1. I would expect that the start fails with a message like
   <configuration file> does not exist ... abort

2. mysqld tries to start a database sitting in <source-distribution>/var.
   It might be successful to start this database, but this is a action not
   intended by the writer of the start statement and the help message of mysqld
      --defaults-file=#       Only read default options from the given file #
   The not intended start of that database consumes/uses/locks resources 
   (ports,memory,database container files) and can prevent the daily operation
   of other important databases.
   BTW: The files /etc/my.cnf <source-distribution/var/my.cnf ~/.my.cnf
        do not exist on my box.

How to repeat:
Please create three databases
  ONE  DATADIR=<source-distribution/var   -  no DATADIR/my.cnf
       Assume this database was created for test purposes direct after the
       installation of MySQL. Actually nobody uses or needs this database.
       Somebody forgot to delete that database.
  TWO  DATADIR=<somewhere1>        - <somewhere1>/my.cnf (port=9350, ...) 
       Assume this database is actually often used for tests.
  THREE DATADIR=<somewhere2>       - <somewhere2>/my.cnf (port=3306, ...)
       Assume this database is the most important and it should be started
       in ten minutes.

Please try to start TWO with
  1. correct start options 
    <source-distribution>/libexec/mysqld --defaults-file=<somewhere1>/my.cnf
        ----> works good (how expected) 
  2. stop the database
  3. a small typo within the start options
    <source-distribution>/libexec/mysqld --defaults-file=<not exact file name>
        ----> databas ONE comes up !!!

And now try to start the important database THREE:
     <source-distribution>/libexec/mysqld --defaults-file=<somewhere2>/my.cnf
        ----> Can't start server: Bind on TCP/IP port: Address already in use
              Do you already have another mysqld server running on port: 3306 ?

Suggested fix:
I prefer the following solution:
If somebody writes a explicit "--defaults-file=<filename>" in the starting option
and that file does not exist, mysqld should give an error message and abort.
[7 Apr 2004 8:36] Matthias Leich
The same strange behaviour will also occur if somebody uses the --defaults-file option in connection with command line tools like 'mysql'. 
Here may arise a big risk. 
Let's assume the following szenario:
Somebody starts such a tool and expects!! that he affects the database assigned by
the defaults-file option.
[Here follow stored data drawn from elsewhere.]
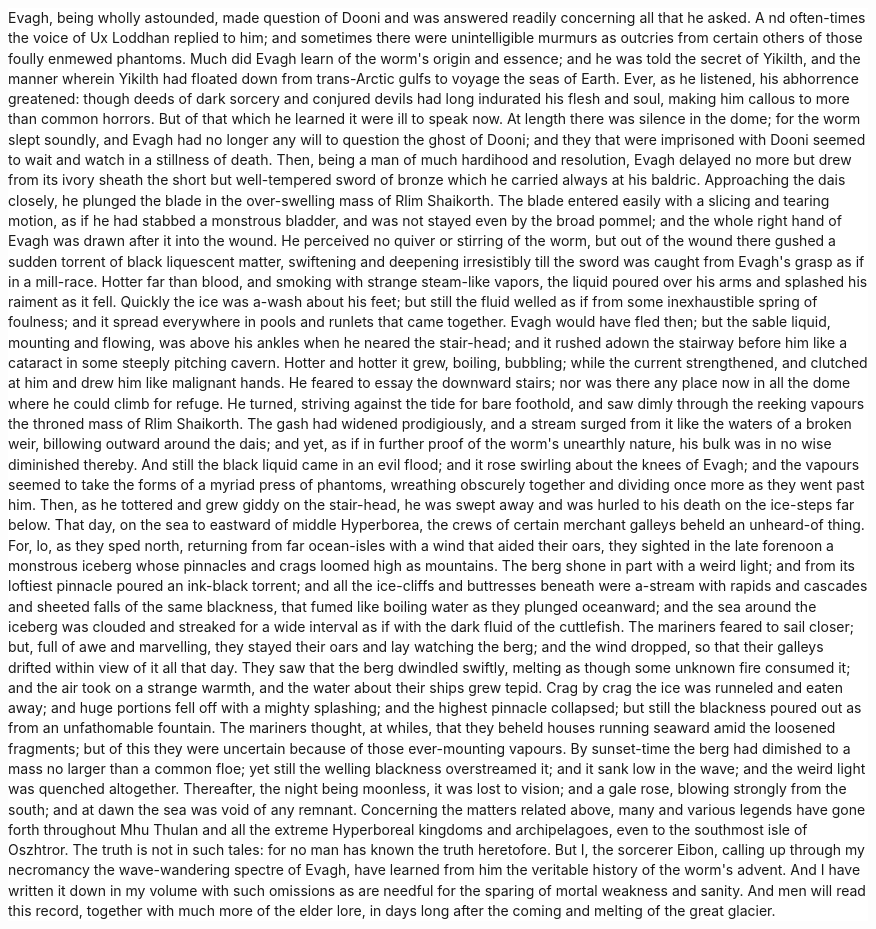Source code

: Evagh, being wholly astounded, made question of Dooni and was answered readily concerning all that he asked. A nd often-times the voice of Ux Loddhan replied to him; and sometimes there were unintelligible murmurs as outcries from certain others of those foully enmewed phantoms. Much did Evagh learn of the worm's origin and essence; and he was told the secret of Yikilth, and the manner wherein Yikilth had floated down from trans-Arctic gulfs to voyage the seas of Earth. Ever, as he listened, his abhorrence greatened: though deeds of dark sorcery and conjured devils had long indurated his flesh and soul, making him callous to more than common horrors. But of that which he learned it were ill to speak now.
At length there was silence in the dome; for the worm slept soundly, and Evagh had no longer any will to question the ghost of Dooni; and they that were imprisoned with Dooni seemed to wait and watch in a stillness of death.
Then, being a man of much hardihood and resolution, Evagh delayed no more but drew from its ivory sheath the short but well-tempered sword of bronze which he carried always at his baldric. Approaching the dais closely, he plunged the blade in the over-swelling mass of Rlim Shaikorth. The blade entered easily with a slicing and tearing motion, as if he had stabbed a monstrous bladder, and was not stayed even by the broad pommel; and the whole right hand of Evagh was drawn after it into the wound.
He perceived no quiver or stirring of the worm, but out of the wound there gushed a sudden torrent of black liquescent matter, swiftening and deepening irresistibly till the sword was caught from Evagh's grasp as if in a mill-race. Hotter far than blood, and smoking with strange steam-like vapors, the liquid poured over his arms and splashed his raiment as it fell. Quickly the ice was a-wash about his feet; but still the fluid welled as if from some inexhaustible spring of foulness; and it spread everywhere in pools and runlets that came together.
Evagh would have fled then; but the sable liquid, mounting and flowing, was above his ankles when he neared the stair-head; and it rushed adown the stairway before him like a cataract in some steeply pitching cavern. Hotter and hotter it grew, boiling, bubbling; while the current strengthened, and clutched at him and drew him like malignant hands. He feared to essay the downward stairs; nor was there any place now in all the dome where he could climb for refuge. He turned, striving against the tide for bare foothold, and saw dimly through the reeking vapours the throned mass of Rlim Shaikorth. The gash had widened prodigiously, and a stream surged from it like the waters of a broken weir, billowing outward around the dais; and yet, as if in further proof of the worm's unearthly nature, his bulk was in no wise diminished thereby. And still the black liquid came in an evil flood; and it rose swirling about the knees of Evagh; and the vapours seemed to take the forms of a myriad press of phantoms, wreathing obscurely together and dividing once more as they went past him. Then, as he tottered and grew giddy on the stair-head, he was swept away and was hurled to his death on the ice-steps far below.
That day, on the sea to eastward of middle Hyperborea, the crews of certain merchant galleys beheld an unheard-of thing. For, lo, as they sped north, returning from far ocean-isles with a wind that aided their oars, they sighted in the late forenoon a monstrous iceberg whose pinnacles and crags loomed high as mountains. The berg shone in part with a weird light; and from its loftiest pinnacle poured an ink-black torrent; and all the ice-cliffs and buttresses beneath were a-stream with rapids and cascades and sheeted falls of the same blackness, that fumed like boiling water as they plunged oceanward; and the sea around the iceberg was clouded and streaked for a wide interval as if with the dark fluid of the cuttlefish.
The mariners feared to sail closer; but, full of awe and marvelling, they stayed their oars and lay watching the berg; and the wind dropped, so that their galleys drifted within view of it all that day. They saw that the berg dwindled swiftly, melting as though some unknown fire consumed it; and the air took on a strange warmth, and the water about their ships grew tepid. Crag by crag the ice was runneled and eaten away; and huge portions fell off with a mighty splashing; and the highest pinnacle collapsed; but still the blackness poured out as from an unfathomable fountain. The mariners thought, at whiles, that they beheld houses running seaward amid the loosened fragments; but of this they were uncertain because of those ever-mounting vapours. By sunset-time the berg had dimished to a mass no larger than a common floe; yet still the welling blackness overstreamed it; and it sank low in the wave; and the weird light was quenched altogether. Thereafter, the night being moonless, it was lost to vision; and a gale rose, blowing strongly from the south; and at dawn the sea was void of any remnant.
Concerning the matters related above, many and various legends have gone forth throughout Mhu Thulan and all the extreme Hyperboreal kingdoms and archipelagoes, even to the southmost isle of Oszhtror. The truth is not in such tales: for no man has known the truth heretofore. But I, the sorcerer Eibon, calling up through my necromancy the wave-wandering spectre of Evagh, have learned from him the veritable history of the worm's advent. And I have written it down in my volume with such omissions as are needful for the sparing of mortal weakness and sanity. And men will read this record, together with much more of the elder lore, in days long after the coming and melting of the great glacier.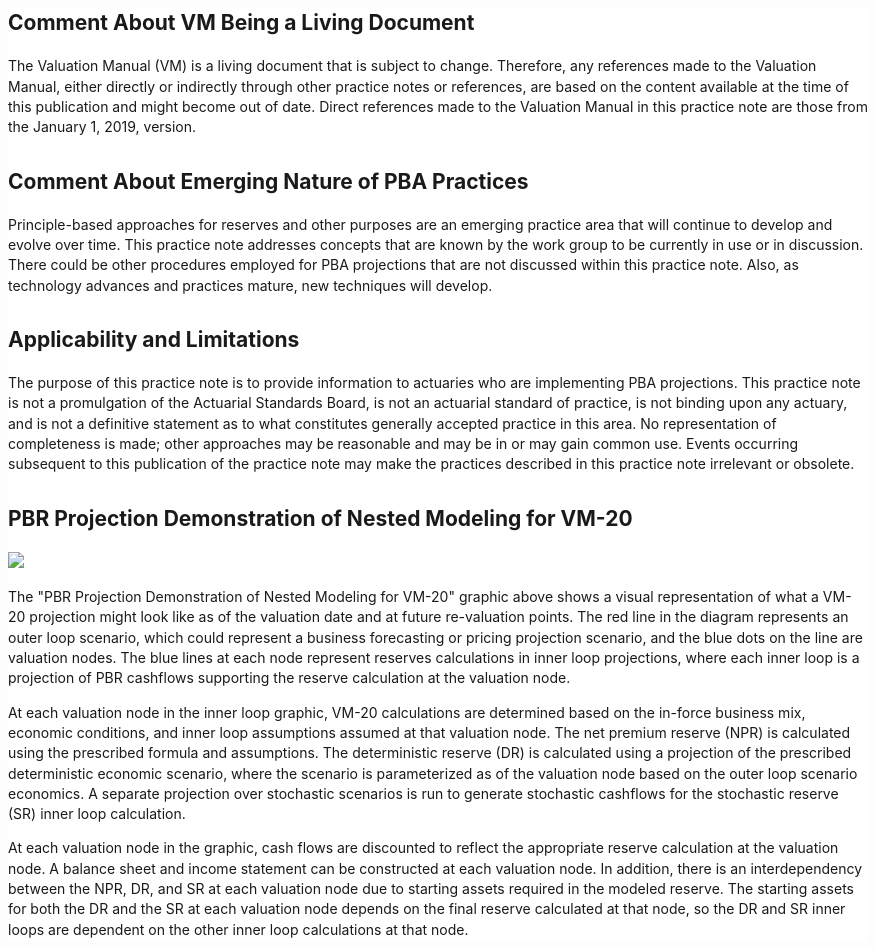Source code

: ## Comment About VM Being a Living Document

The Valuation Manual (VM) is a living document that is subject to change. Therefore, any references made to the Valuation Manual, either directly or indirectly through other practice notes or references, are based on the content available at the time of this publication and might become out of date. Direct references made to the Valuation Manual in this practice note are those from the January 1, 2019, version.

## Comment About Emerging Nature of PBA Practices

Principle-based approaches for reserves and other purposes are an emerging practice area that will continue to develop and evolve over time. This practice note addresses concepts that are known by the work group to be currently in use or in discussion. There could be other procedures employed for PBA projections that are not discussed within this practice note. Also, as technology advances and practices mature, new techniques will develop.

## Applicability and Limitations

The purpose of this practice note is to provide information to actuaries who are implementing PBA projections. This practice note is not a promulgation of the Actuarial Standards Board, is not an actuarial standard of practice, is not binding upon any actuary, and is not a definitive statement
as to what constitutes generally accepted practice in this area. No representation of completeness is made; other approaches may be reasonable and may be in or may gain common use. Events occurring subsequent to this publication of the practice note may make the practices described in this practice note irrelevant or obsolete.

## PBR Projection Demonstration of Nested Modeling for VM-20

![](https://cdn.mathpix.com/cropped/2024_03_15_4f09c645f1955e5c0e52g-06.jpg?height=912&width=1757&top_left_y=242&top_left_x=493)

The "PBR Projection Demonstration of Nested Modeling for VM-20" graphic above shows a visual representation of what a VM-20 projection might look like as of the valuation date and at future re-valuation points. The red line in the diagram represents an outer loop scenario, which could represent a business forecasting or pricing projection scenario, and the blue dots on the line are valuation nodes. The blue lines at each node represent reserves calculations in inner loop projections, where each inner loop is a projection of PBR cashflows supporting the reserve calculation at the valuation node.

At each valuation node in the inner loop graphic, VM-20 calculations are determined based on the in-force business mix, economic conditions, and inner loop assumptions assumed at that valuation node. The net premium reserve (NPR) is calculated using the prescribed formula and assumptions. The deterministic reserve (DR) is calculated using a projection of the prescribed deterministic economic scenario, where the scenario is parameterized as of the valuation node based on the outer loop scenario economics. A separate projection over stochastic scenarios is run to generate stochastic cashflows for the stochastic reserve (SR) inner loop calculation.

At each valuation node in the graphic, cash flows are discounted to reflect the appropriate reserve calculation at the valuation node. A balance sheet and income statement can be constructed at each valuation node. In addition, there is an interdependency between the NPR, DR, and SR at each valuation node due to starting assets required in the modeled reserve. The starting assets for both the DR and the SR at each valuation node depends on the final reserve calculated at that node, so the DR and SR inner loops are dependent on the other inner loop calculations at that node.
But if he makes my small typo in the filename, he will
will affect the database running in <source-distribution>/var, listening on 
port:3306 ... If that database is the important production database, he is
able to produce expensive damages (DROP TABLE, DELETE ..).
[27 Apr 2004 8:51] Michael Widenius
Thank you for your bug report. This issue has been committed to our
source repository of that product and will be incorporated into the
next release.

If necessary, you can access the source repository and build the latest
available version, including the bugfix, yourself. More information 
about accessing the source trees is available at

Additional info:

I don't think it's 100 % safe to do this in 4.0 as some users may depend on the old behaviour.  The orginal idea was just that --defaults-file would be a rename of the original option file and in this context the old behaviour was ok.

I have however in 4.1 changed this so that if you use --defaults-file, the given option file must exists.